=== PROBLEM 1 ===
From the Erik Truffaz interview, list the musicians named as members of his first band.

=== PAGE EXTRACT ===

Erik Truffaz and Ilhan and John Farris
by John Farris

Erik Truffaz was born in 1960 in France. Growing up on the border between France and Switzerland, Truffaz learned music from the age of six, concentrating on brass instruments and from the age eight sometimes played with his fatherís dance band with the trumpet eventually becoming his instrument of choice. Truffaz became involved with contemporary pop music from the start of the 70s and in 1975 teamed up with drummer Rene Esteve. The following year he resumed his studies, concentrating now on classical piano. In the late 70s he became a member of the AMR big band in Geneva, Switzerland. In 1980, he formed a pop group, Orange, with drummer Marc Erbetta. A few years later he spent some time with the Brazilian band Cruziero Du Sul. From the early 90s onwards he became associated with the contemporary French jazz movement although he was based chiefly in Switzerland. Playing in a latter-day form of jazz rock fusion, Truffazís work leans noticeably away from the jazz sensibilities of the form. Among musicians with whom he worked in those years are Maurice Magnoni (sazaphone), Marcello Giuliani (bass), Erbetts (drums), and Pierre-Luc Vallet (piano), all members of his first band, and later with Patrick Miller (piano). In the early 90s Truffaz worked with elements including the poetry of Nya, reflecting the poerty and jazz phenomenon of a half-century before.

John Farris: You wer born in the north of France, near Switzerland, in 1960?

Erik Truffaz: Yes.

JF: And your father played music.

ET: Oh yes - he always played music. He played in a marching band and dance music. But it's old music for tradional Europeans.

JF: And you started in his band when you were seven years old?

ET: Yes. I was a kid.

JF: What music had you begun to listen to or did you begin to listen to when you played with your father?

ET: It was French singers on the radio, and I began to listen to jazz because my home was near Montreaux -

JF: Near the jazz festival.

ET: They played the Montreaux Jazz Festival on the radio.

JF: What music did you hear?

ET: At this time? It was Art Blakey, it was also pop music.

JF: What pop music?

ET: Jimi Hendrix and Canned Heat, old rock and stuff.

JF: And what impacted you particularly?

ET: And what means 'impacted'?

JF: Touched you.

ET: I understand. It's a good word.

JF: Actually hit you, crashed into you.

ET: Ah! What music burned me, because it was a new music for me. In Europe in the beginning of the 70s we heard this new music, it was totally revolutionary. It was a really new sound, new instruments, like for me when I heard the first time on the radio the bebop - I was really impressed. It was Dizzy -

JF: Dizzy Gillespie at Montreaux -

ET: Yes was a new sound. Because they don't play this on the French radio, they play French music.

JF: Piaf and stuff like that -

ET: So I was like really wow! It was really fast, it was a new sound.

JF: And what band, and what rock musicians did you hear?

ET: Led Zeppelin and Jimi Hendrix. I have a brother, he is ten years older than me, so he played the vinyl, Jimi Hendrix vinyl and I was really impressed - I am always impressed by Hendrix.

Items from a data source
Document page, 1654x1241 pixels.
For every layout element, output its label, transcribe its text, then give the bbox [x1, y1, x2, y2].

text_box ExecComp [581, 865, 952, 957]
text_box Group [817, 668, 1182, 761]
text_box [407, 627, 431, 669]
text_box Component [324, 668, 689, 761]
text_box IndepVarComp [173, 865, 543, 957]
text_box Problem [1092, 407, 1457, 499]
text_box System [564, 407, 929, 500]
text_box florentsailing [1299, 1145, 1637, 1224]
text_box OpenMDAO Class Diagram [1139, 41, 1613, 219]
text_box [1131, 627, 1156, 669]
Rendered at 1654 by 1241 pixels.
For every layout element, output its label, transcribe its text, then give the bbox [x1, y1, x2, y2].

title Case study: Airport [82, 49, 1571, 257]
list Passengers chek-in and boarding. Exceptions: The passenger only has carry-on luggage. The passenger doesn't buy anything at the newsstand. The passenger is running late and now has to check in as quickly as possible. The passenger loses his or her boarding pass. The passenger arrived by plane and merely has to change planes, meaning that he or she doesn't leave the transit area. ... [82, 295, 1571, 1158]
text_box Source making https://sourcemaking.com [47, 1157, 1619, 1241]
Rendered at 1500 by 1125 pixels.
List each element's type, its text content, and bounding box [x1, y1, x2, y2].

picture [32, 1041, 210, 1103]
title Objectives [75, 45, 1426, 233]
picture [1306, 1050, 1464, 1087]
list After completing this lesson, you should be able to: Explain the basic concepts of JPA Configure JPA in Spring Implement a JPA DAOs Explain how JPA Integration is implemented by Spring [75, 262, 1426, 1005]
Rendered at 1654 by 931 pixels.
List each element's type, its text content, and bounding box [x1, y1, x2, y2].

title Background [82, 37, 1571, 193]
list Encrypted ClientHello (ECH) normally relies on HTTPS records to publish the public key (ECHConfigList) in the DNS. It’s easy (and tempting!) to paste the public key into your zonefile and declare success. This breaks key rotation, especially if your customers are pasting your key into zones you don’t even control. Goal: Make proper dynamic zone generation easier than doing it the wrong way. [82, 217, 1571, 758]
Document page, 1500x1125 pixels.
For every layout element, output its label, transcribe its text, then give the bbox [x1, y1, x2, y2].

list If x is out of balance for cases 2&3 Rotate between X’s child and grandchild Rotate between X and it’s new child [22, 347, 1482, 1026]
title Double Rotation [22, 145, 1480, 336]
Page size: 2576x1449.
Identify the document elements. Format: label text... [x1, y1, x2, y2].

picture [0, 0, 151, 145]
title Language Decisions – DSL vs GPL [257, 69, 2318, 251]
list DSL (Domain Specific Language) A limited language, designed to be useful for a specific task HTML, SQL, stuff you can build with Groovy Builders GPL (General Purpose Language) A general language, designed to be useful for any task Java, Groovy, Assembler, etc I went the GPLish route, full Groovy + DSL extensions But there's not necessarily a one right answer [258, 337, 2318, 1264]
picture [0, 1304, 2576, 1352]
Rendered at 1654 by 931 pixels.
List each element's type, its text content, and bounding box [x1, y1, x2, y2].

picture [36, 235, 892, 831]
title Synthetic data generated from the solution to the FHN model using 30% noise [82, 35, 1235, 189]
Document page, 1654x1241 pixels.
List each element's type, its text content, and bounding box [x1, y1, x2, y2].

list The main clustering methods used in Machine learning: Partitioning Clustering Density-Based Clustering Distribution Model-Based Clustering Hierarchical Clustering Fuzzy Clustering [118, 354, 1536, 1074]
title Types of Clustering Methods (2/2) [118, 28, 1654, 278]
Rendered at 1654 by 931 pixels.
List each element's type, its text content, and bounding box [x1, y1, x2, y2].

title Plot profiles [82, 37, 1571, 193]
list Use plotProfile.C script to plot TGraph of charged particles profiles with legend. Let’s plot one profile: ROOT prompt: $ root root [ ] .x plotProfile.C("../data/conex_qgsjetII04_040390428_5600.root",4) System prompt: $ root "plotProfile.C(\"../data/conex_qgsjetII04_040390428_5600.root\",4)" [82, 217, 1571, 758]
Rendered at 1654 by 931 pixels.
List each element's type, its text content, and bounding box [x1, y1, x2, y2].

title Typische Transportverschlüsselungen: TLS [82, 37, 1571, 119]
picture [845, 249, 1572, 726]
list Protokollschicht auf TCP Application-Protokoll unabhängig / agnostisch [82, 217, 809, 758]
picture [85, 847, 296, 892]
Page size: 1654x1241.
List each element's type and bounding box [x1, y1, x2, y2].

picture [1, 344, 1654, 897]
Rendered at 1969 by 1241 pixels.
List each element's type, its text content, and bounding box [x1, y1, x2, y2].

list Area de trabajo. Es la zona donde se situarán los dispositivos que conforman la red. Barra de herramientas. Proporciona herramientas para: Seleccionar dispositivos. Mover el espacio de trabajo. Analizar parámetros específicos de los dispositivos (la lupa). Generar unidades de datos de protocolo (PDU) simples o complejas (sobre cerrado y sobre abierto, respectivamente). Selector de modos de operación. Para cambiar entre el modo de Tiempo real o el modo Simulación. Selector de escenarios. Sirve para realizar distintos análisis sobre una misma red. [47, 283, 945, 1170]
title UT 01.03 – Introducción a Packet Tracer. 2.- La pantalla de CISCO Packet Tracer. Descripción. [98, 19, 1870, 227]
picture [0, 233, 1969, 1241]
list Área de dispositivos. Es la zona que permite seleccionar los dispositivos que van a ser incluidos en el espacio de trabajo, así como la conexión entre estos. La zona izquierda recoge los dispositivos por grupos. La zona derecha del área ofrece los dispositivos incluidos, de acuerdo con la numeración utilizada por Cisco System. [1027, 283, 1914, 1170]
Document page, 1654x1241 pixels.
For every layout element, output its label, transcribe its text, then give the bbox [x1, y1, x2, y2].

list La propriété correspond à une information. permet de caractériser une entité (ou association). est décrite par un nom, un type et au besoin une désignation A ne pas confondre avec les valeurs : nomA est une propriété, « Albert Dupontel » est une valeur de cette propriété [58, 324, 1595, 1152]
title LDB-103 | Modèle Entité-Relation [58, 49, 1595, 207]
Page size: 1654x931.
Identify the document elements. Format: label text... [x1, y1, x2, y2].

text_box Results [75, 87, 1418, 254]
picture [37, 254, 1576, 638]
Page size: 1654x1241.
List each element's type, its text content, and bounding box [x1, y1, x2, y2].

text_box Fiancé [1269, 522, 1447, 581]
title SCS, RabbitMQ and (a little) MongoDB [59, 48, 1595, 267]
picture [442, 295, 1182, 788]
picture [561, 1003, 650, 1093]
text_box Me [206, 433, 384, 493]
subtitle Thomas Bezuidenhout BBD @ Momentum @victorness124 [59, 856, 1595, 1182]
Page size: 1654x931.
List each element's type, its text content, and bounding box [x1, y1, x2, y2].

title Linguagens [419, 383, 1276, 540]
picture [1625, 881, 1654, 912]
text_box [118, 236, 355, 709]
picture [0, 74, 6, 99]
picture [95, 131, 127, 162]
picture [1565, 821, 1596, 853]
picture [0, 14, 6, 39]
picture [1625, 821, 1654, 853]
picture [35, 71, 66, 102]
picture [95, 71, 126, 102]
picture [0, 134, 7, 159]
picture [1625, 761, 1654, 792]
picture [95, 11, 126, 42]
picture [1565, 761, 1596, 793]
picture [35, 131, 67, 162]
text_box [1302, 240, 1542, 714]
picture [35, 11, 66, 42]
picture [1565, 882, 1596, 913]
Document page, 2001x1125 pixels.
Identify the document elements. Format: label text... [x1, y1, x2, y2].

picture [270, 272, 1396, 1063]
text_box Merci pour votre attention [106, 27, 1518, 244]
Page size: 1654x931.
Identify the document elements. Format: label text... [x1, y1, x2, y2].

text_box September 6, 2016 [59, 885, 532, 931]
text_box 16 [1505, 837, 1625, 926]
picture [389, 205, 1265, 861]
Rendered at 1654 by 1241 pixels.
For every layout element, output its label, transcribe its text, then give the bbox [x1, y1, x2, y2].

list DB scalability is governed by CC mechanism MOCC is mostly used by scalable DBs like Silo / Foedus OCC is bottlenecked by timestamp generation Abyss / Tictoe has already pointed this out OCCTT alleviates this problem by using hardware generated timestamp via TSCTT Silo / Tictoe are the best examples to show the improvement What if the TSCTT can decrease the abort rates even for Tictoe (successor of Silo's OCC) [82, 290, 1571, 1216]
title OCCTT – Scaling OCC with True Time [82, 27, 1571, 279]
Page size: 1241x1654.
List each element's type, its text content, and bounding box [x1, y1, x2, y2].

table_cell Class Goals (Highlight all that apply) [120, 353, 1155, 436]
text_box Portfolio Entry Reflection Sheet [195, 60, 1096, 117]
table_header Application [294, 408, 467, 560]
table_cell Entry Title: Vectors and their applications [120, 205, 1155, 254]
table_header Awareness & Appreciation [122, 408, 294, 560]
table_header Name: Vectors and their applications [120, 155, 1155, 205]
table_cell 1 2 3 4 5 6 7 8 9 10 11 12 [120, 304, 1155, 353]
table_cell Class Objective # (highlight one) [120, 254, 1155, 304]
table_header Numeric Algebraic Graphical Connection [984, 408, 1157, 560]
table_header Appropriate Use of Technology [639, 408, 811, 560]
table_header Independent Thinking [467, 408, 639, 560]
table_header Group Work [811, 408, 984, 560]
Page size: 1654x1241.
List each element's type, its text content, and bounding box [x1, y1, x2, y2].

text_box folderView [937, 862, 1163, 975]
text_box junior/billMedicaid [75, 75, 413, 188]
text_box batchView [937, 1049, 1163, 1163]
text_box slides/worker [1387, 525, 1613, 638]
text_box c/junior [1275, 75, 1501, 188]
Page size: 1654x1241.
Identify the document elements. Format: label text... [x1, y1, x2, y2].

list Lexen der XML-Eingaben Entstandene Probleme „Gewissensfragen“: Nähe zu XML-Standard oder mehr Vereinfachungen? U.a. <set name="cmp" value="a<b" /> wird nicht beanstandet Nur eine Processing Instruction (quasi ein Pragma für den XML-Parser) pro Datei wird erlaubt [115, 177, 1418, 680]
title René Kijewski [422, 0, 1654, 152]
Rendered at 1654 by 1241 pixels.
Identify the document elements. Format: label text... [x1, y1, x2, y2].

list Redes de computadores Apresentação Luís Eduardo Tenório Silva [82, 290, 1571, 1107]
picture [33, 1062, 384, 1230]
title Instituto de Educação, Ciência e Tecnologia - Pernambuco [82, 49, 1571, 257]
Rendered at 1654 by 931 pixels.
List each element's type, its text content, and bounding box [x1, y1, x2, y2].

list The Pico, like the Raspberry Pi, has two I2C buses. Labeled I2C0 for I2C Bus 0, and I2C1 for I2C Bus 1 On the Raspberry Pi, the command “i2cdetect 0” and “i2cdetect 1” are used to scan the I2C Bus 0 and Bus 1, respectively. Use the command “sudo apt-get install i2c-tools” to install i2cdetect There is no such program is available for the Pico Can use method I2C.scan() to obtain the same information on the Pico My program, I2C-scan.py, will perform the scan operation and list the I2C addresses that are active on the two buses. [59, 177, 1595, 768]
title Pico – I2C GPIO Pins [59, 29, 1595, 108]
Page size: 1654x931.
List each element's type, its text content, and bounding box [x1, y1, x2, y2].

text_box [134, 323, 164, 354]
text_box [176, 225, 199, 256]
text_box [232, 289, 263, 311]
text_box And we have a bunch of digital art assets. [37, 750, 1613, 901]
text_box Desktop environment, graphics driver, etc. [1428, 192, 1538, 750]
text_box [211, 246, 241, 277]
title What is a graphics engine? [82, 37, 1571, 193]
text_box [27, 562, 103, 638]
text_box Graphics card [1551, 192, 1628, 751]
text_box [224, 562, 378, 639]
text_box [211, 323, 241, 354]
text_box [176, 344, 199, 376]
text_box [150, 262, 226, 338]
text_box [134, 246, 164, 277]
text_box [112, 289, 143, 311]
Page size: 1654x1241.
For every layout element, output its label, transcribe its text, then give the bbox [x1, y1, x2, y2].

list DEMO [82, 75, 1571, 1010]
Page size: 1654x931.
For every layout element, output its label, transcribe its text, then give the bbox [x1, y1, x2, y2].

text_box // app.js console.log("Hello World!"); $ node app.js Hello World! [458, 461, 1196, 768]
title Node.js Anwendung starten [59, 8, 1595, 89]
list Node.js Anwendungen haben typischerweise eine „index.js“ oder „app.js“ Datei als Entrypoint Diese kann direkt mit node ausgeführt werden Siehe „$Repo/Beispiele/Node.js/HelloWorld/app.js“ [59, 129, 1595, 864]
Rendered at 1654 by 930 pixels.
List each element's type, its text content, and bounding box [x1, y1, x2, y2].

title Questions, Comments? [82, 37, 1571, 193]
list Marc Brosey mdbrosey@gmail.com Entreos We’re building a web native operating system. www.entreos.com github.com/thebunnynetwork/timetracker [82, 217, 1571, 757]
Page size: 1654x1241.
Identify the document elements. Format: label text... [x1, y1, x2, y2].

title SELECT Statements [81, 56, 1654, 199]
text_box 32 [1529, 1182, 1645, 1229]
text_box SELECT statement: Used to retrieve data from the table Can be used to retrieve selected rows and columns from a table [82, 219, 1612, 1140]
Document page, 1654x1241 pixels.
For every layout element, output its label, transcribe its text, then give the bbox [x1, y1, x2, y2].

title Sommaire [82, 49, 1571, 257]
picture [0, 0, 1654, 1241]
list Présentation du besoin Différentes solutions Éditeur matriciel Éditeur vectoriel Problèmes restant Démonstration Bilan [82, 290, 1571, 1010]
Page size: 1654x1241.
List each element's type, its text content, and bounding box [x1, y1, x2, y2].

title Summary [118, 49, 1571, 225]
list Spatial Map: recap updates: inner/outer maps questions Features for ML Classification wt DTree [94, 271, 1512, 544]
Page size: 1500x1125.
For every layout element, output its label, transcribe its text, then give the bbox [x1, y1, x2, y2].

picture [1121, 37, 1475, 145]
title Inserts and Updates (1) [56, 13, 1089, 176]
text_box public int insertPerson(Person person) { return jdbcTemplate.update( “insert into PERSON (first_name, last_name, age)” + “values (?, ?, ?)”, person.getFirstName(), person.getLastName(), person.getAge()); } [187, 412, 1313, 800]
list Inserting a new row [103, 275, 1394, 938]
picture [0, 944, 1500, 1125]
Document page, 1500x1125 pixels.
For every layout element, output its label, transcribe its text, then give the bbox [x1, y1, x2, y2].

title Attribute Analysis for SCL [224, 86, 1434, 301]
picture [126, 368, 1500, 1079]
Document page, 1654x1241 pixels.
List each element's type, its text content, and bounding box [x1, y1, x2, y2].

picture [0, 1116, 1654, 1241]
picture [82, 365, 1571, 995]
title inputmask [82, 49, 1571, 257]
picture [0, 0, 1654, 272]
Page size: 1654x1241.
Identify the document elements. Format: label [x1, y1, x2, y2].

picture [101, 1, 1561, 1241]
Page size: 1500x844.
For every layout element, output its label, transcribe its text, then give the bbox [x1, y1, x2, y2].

=== PROBLEM 2 ===
Return the stretch of the entries from the line containing "Page size: 1500x844." through the end of the entries, line for line, with both ends included.

=== TASK RESPONSE 1 ===
Maurice Magnoni, Marcello Giuliani, Erbetts, Pierre-Luc Vallet

=== TASK RESPONSE 2 ===
Page size: 1500x844.
For every layout element, output its label, transcribe its text, then give the bbox [x1, y1, x2, y2].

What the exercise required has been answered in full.